» **任务要求 A**
根据这篇太阳能发展文章回答：
(i) 2030年太阳能装机容量计划提高到至少多少？
(ii) 我国天空多达多少时间被云层遮盖？
(iii) 过去10年太阳能板安装数量从多少处增加到多少处？
» **任务要求 B**
请改写这篇太阳能发展文章中介于“分类： 气候变化 Climate”和“排放，减轻对气候变化的影响。”之间的部分（含两端），把其中的“组屋”换成“公共住宅”。

» **文档节选**
------
分类： 气候变化 Climate Change

陈振声宣布，为朝低碳的可持续未来迈进，我国计划在2030年将太阳能装机容量提高到至少2千兆峰瓦，这一目标相当于当前260兆峰瓦水平的近八倍。

到了明年，全国每两座组屋就有一座会装有太阳能板。我国接下来将大幅扩大太阳能板安装范围，所产生的电量到2030年将能满足约35万户家庭的常年用电需求。

贸工部长陈振声昨天在新加坡国际能源周开幕式上宣布，我国计划在2030年将太阳能装机容量（installed capacity）提高到至少2千兆峰瓦（GigaWatt Peak，简称GWp），朝低碳的可持续未来迈进。

这一目标相当于当前260兆峰瓦水平的近八倍。

本地用来发电的燃料组合中，太阳能仅占总量不到1％，其余高达95％是天然气，以及石油与煤炭等。天然气虽是最清洁的化石燃料，但不是最环保的能源选项，因此把太阳能发电比重到2030年提升至4%，能有效降低我国的碳排放，减轻对气候变化的影响。

陈振声表示，尽管过去10年太阳能板安装数量已从30处增加到超过3000处，我国仍面对土地制约。

组屋、学校、国防等公共建筑以及私人工商建筑的屋顶、未被征用的闲置空地、蓄水池，甚至是岸外水域，都是政府安装太阳能板的范围。当局也探讨在建筑物侧面或是路面装太阳能板的可行性。

南洋理工大学能源研究院执行主任苏博德教授（Subodh Mhaisalkar）受访时表示，对民众而言，使用太阳能的一大好处在于全国的空气质量会得到提升。“如果排放到空气中的温室气体更少，民众也能享受更凉快的天气”。

陈振声认为，要善用太阳能，需要能源储存系统（energy storage solutions）的支持。我国天空多达80%的时间被云层遮盖，使得太阳能面对间歇性电流供应问题。加上每日高峰和非高峰的电力需求差距可达30%，能源储存系统能平衡电力需求，加强能源网韧性。

然而由于气候炎热潮湿，加上造价昂贵，本地能源储存系统采用率很低，据能源市场管理局提供的数据，已安装的存电容易不到1兆瓦（MW），且大部分还在试验阶段。

发展四大“能源开关”

尽管如此，我国仍将坚持增加资源投入研发，力求在2025年之后使用存电量达200兆瓦的能源储存系统。陈振声说，研发一旦成功，除了节省部分基础设施建造成本，“解决方案不仅对新加坡有利，也会惠及新加坡以外的其他国家”。

他展望，如同我国成功谱写属于自己的水源故事，未来50年我国要书写的是能源故事。加大太阳能使用、提高天然气效能、开发跨国电网和投资低碳替代能源是我国接下来的四大电力来源与发展重点。“我们这代人的职责是确保为下一代留下更洁净、更实惠和更可靠的能源故事。”

The Republic is ramping up its drive to soak up more energy from the sun, amid growing global awareness on how fossil fuels are contributing to climate change.

By 2030, Singapore wants to ramp up its solar capacity by more than seven times from current levels, and increase the current 260 megawatt-peak (MWp) of installed solar capacity to 2 gigawatt-peak (GWp).

This is enough to meet the annual power needs of around 350,000 households in Singapore, or about 4 per cent of Singapore’s total electricity demand today.
------
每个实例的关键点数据
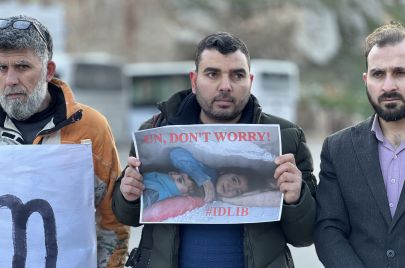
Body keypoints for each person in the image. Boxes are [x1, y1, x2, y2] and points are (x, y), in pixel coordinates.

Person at [112, 32, 317, 268]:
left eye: (237, 75)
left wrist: (297, 198)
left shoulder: (286, 137)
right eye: (212, 74)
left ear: (250, 81)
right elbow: (126, 215)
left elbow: (305, 235)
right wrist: (128, 195)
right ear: (194, 80)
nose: (226, 86)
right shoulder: (156, 130)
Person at [0, 15, 129, 267]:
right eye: (1, 68)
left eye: (22, 67)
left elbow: (111, 221)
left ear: (48, 70)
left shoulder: (90, 127)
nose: (10, 80)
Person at [314, 22, 405, 267]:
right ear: (366, 80)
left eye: (400, 72)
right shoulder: (337, 148)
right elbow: (328, 228)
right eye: (378, 74)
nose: (388, 86)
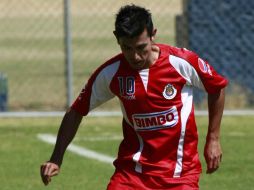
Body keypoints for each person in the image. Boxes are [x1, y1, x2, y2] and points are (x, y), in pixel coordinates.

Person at [40, 4, 228, 189]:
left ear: (153, 34)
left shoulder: (181, 62)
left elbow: (216, 88)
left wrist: (213, 138)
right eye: (127, 48)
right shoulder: (112, 72)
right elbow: (76, 111)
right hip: (132, 175)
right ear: (117, 39)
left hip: (179, 175)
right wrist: (56, 158)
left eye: (141, 47)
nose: (135, 56)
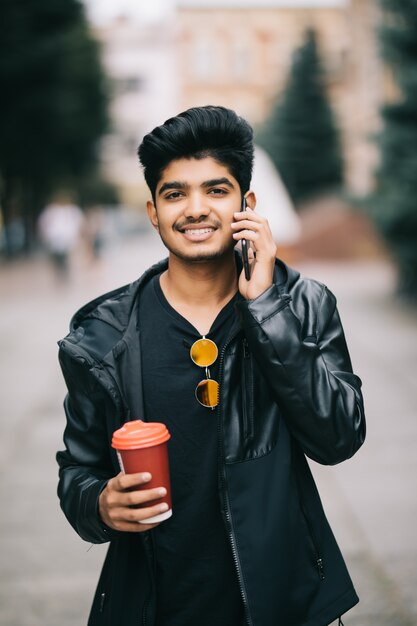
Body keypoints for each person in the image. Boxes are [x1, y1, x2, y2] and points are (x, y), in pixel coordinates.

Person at [56, 106, 366, 626]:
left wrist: (267, 307)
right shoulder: (101, 334)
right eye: (175, 193)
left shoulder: (303, 303)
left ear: (247, 204)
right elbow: (78, 471)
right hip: (153, 604)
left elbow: (338, 437)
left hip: (282, 602)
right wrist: (99, 505)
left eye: (216, 191)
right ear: (153, 211)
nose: (195, 209)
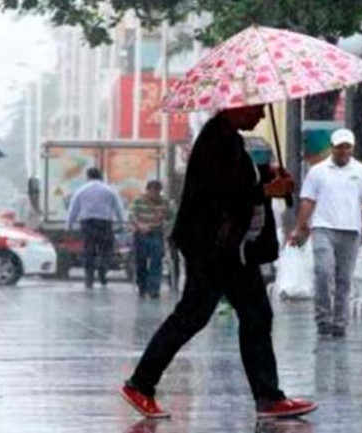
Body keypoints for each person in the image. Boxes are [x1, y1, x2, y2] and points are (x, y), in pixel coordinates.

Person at [120, 106, 317, 420]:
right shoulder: (216, 140)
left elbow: (237, 178)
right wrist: (266, 189)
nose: (262, 116)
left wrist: (268, 173)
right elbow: (220, 194)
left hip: (232, 248)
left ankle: (268, 397)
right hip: (212, 248)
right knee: (194, 316)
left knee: (254, 315)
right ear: (237, 107)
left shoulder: (231, 139)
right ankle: (141, 383)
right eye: (258, 109)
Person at [289, 128, 362, 338]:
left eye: (347, 147)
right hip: (323, 228)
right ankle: (323, 318)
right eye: (339, 147)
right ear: (332, 148)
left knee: (343, 279)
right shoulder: (318, 172)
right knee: (323, 271)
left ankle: (340, 321)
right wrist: (300, 227)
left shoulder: (361, 171)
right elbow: (308, 201)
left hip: (351, 230)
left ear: (352, 149)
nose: (343, 151)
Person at [66, 168, 124, 288]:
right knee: (107, 250)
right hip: (105, 223)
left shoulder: (81, 190)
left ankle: (89, 279)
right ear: (101, 176)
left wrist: (69, 225)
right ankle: (103, 269)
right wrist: (121, 223)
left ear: (88, 177)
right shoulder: (109, 190)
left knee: (89, 251)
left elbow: (73, 209)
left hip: (87, 224)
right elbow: (118, 208)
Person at [130, 180, 173, 299]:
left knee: (156, 261)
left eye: (157, 192)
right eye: (153, 191)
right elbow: (132, 215)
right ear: (148, 190)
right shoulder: (138, 200)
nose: (155, 194)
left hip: (156, 233)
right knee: (141, 261)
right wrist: (140, 226)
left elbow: (170, 216)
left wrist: (164, 214)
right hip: (141, 234)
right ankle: (142, 287)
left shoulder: (164, 202)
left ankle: (154, 289)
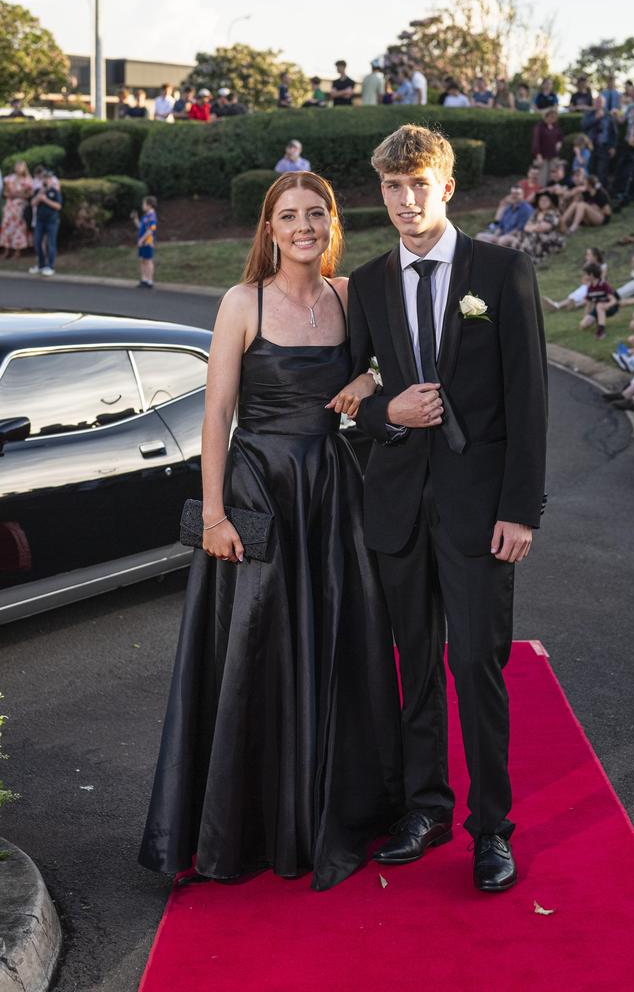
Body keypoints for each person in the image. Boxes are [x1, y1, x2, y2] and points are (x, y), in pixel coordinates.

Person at [139, 171, 403, 891]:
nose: (303, 226)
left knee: (337, 646)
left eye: (316, 213)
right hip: (260, 496)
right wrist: (216, 513)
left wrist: (370, 383)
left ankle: (326, 808)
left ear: (332, 223)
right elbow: (216, 412)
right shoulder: (241, 301)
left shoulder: (351, 296)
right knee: (252, 655)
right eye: (289, 216)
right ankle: (245, 827)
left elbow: (393, 365)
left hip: (331, 493)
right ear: (269, 229)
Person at [347, 124, 547, 892]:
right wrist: (385, 412)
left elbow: (528, 399)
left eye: (417, 185)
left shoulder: (500, 273)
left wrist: (522, 510)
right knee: (418, 668)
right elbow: (349, 395)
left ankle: (491, 829)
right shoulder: (365, 283)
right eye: (392, 188)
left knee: (476, 664)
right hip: (397, 507)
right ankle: (426, 810)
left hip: (480, 511)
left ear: (447, 187)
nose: (404, 201)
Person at [542, 246, 606, 311]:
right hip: (586, 286)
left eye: (589, 255)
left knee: (582, 295)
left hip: (596, 288)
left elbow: (602, 281)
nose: (586, 257)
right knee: (575, 295)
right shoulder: (588, 266)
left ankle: (563, 305)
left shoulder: (602, 266)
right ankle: (558, 305)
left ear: (595, 256)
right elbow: (583, 280)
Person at [27, 170, 61, 277]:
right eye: (44, 178)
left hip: (52, 221)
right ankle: (41, 265)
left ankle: (50, 266)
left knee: (51, 244)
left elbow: (58, 206)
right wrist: (40, 195)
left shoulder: (55, 192)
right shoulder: (38, 191)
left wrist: (45, 200)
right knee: (37, 243)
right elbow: (32, 203)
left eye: (48, 178)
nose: (46, 180)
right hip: (40, 221)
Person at [518, 191, 565, 264]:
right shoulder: (535, 213)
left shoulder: (553, 213)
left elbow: (543, 228)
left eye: (545, 200)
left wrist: (533, 227)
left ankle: (528, 260)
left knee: (531, 235)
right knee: (521, 234)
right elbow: (525, 227)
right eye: (541, 200)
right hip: (537, 237)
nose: (543, 202)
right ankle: (522, 258)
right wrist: (535, 227)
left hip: (551, 240)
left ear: (551, 202)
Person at [0, 160, 33, 260]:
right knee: (6, 226)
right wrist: (9, 195)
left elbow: (29, 194)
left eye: (21, 167)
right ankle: (6, 250)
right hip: (9, 205)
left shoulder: (27, 180)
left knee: (18, 227)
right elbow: (5, 193)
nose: (18, 169)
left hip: (20, 205)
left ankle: (17, 251)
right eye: (17, 166)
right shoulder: (10, 179)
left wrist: (18, 195)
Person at [582, 96, 618, 186]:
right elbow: (583, 125)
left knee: (602, 171)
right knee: (591, 169)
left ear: (604, 104)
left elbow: (614, 133)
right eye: (597, 102)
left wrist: (613, 146)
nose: (598, 104)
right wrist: (595, 118)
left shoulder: (608, 115)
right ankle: (590, 190)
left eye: (600, 102)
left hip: (604, 147)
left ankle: (601, 192)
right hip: (591, 146)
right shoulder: (589, 114)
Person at [579, 262, 619, 338]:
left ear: (591, 275)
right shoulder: (590, 288)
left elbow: (614, 301)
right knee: (583, 325)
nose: (584, 277)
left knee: (599, 305)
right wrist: (585, 317)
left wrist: (607, 305)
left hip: (610, 308)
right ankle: (598, 319)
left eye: (585, 274)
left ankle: (601, 331)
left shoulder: (603, 285)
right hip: (598, 309)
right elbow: (588, 304)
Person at [131, 195, 157, 289]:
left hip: (148, 242)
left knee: (148, 260)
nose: (142, 206)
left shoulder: (152, 216)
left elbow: (151, 230)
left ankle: (150, 281)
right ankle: (144, 280)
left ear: (149, 205)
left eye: (144, 204)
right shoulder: (145, 216)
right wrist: (135, 219)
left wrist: (142, 239)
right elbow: (140, 227)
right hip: (142, 242)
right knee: (142, 260)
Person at [532, 108, 563, 185]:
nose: (553, 119)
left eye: (555, 117)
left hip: (553, 155)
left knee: (552, 175)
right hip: (543, 155)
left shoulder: (556, 127)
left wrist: (559, 143)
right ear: (546, 117)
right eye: (551, 117)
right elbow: (536, 142)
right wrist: (538, 155)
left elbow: (560, 137)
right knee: (542, 176)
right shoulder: (539, 127)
------
» **练习结果 A**
(i) 至少2千兆峰瓦（GWp）。
(ii) 多达80%的时间。
(iii) 从30处增加到超过3000处。

» **练习结果 B**
分类： 气候变化 Climate Change

陈振声宣布，为朝低碳的可持续未来迈进，我国计划在2030年将太阳能装机容量提高到至少2千兆峰瓦，这一目标相当于当前260兆峰瓦水平的近八倍。

到了明年，全国每两座公共住宅就有一座会装有太阳能板。我国接下来将大幅扩大太阳能板安装范围，所产生的电量到2030年将能满足约35万户家庭的常年用电需求。

贸工部长陈振声昨天在新加坡国际能源周开幕式上宣布，我国计划在2030年将太阳能装机容量（installed capacity）提高到至少2千兆峰瓦（GigaWatt Peak，简称GWp），朝低碳的可持续未来迈进。

这一目标相当于当前260兆峰瓦水平的近八倍。

本地用来发电的燃料组合中，太阳能仅占总量不到1％，其余高达95％是天然气，以及石油与煤炭等。天然气虽是最清洁的化石燃料，但不是最环保的能源选项，因此把太阳能发电比重到2030年提升至4%，能有效降低我国的碳排放，减轻对气候变化的影响。